— Она умерла, — сказал я.
Присев на корточки, он положил ее к себе на колени и поцеловал, крепко обнимая за плечи, а люди кругом вздыхали горестно и сочувственно.
— Хайвел, она умерла, — сказал Райс.
Да, умерла.
В свете факелов ее волосы казались красными, а там, где к ним пристала земля и сухие листья, они были черными; на белом лице и груди запеклась кровь. Если бы не эти пятна, она была бы совсем белой; она лежала почти нагая — когти Зверя содрали с нее платье, и его клочья были разбросаны кругом на мокрой траве. Но отец, казалось, ничего этого не видел. Он сидел, обнимая ее, словно влюбленный, целовал ее лицо, нашептывал нежные слова. У меня сводило все нутро, а сердце билось так, словно хотело разорваться. Стиснув кулаки, я опустил голову, чтобы не видеть.
— Йестин, — сказал отец.
Факелы поднялись, и я увидел его лицо. Глаза у него были, как у человека, распятого на кресте, и они ярко блестели среди теней на побелевшем старом лице.
— Найди его, Йестин.
— Мы его найдем, мистер Мортимер, — сказал Шанко Метьюз. — Хоть всю зиму будем искать, а найдем и убьем раскаленными ломами.
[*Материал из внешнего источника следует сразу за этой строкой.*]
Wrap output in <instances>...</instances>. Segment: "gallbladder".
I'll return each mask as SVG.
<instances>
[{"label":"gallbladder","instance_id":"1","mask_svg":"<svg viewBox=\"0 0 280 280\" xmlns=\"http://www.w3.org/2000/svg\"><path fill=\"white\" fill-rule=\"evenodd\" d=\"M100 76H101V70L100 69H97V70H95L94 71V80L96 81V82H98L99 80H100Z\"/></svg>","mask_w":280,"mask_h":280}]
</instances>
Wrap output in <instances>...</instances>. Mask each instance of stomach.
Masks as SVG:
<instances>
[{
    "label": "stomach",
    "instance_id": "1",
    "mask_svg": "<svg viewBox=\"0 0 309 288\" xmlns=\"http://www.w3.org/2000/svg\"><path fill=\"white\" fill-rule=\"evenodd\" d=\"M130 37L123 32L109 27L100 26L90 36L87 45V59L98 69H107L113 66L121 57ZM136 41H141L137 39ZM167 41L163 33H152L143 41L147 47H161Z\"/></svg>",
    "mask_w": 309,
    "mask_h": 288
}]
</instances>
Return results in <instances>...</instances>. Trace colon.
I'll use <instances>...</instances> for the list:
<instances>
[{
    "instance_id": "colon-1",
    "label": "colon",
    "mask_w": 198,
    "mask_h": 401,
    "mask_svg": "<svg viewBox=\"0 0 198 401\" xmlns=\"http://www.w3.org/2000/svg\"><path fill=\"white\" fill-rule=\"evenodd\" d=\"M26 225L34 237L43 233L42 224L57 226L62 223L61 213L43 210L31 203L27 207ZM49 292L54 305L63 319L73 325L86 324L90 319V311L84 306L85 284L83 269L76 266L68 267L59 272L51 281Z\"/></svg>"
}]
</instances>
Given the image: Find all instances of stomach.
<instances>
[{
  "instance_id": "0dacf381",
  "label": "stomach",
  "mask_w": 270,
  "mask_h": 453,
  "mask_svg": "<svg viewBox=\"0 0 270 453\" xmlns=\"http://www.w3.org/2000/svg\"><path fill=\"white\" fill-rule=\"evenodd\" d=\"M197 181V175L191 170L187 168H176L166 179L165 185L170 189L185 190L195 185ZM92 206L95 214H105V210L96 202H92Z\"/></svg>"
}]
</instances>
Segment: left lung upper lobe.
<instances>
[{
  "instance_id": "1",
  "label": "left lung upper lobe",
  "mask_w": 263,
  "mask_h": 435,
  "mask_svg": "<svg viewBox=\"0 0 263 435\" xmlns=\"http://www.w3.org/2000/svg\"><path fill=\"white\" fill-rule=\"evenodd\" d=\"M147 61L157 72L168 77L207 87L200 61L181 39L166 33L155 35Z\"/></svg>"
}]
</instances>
— Иди домой к Элианор, Хайвел, — сказал Большой Райс, опускаясь рядом с ним на колени.
— Не трогай меня, — сказал отец.
— Да опомнись же, — твердил Райс, стараясь разжать его руки. — Она умерла, пойми ты, и поцелуями ее не воскресить. Ну послушай, ведь на ней ничего нет. Ее надо чем-нибудь прикрыть.
— Сорвал с нее распятие! — сказал Мо, завертывая ее в свою куртку. — Я его убью, убью! Своими руками задушу!
— Уходите, — сказал отец. — Не трогайте нас.
Его незрячие глаза смотрели мимо людей на зарево Нанти. Но Райс снова нагнулся, вырвал у него Эдвину, а его отшвырнул в сторону.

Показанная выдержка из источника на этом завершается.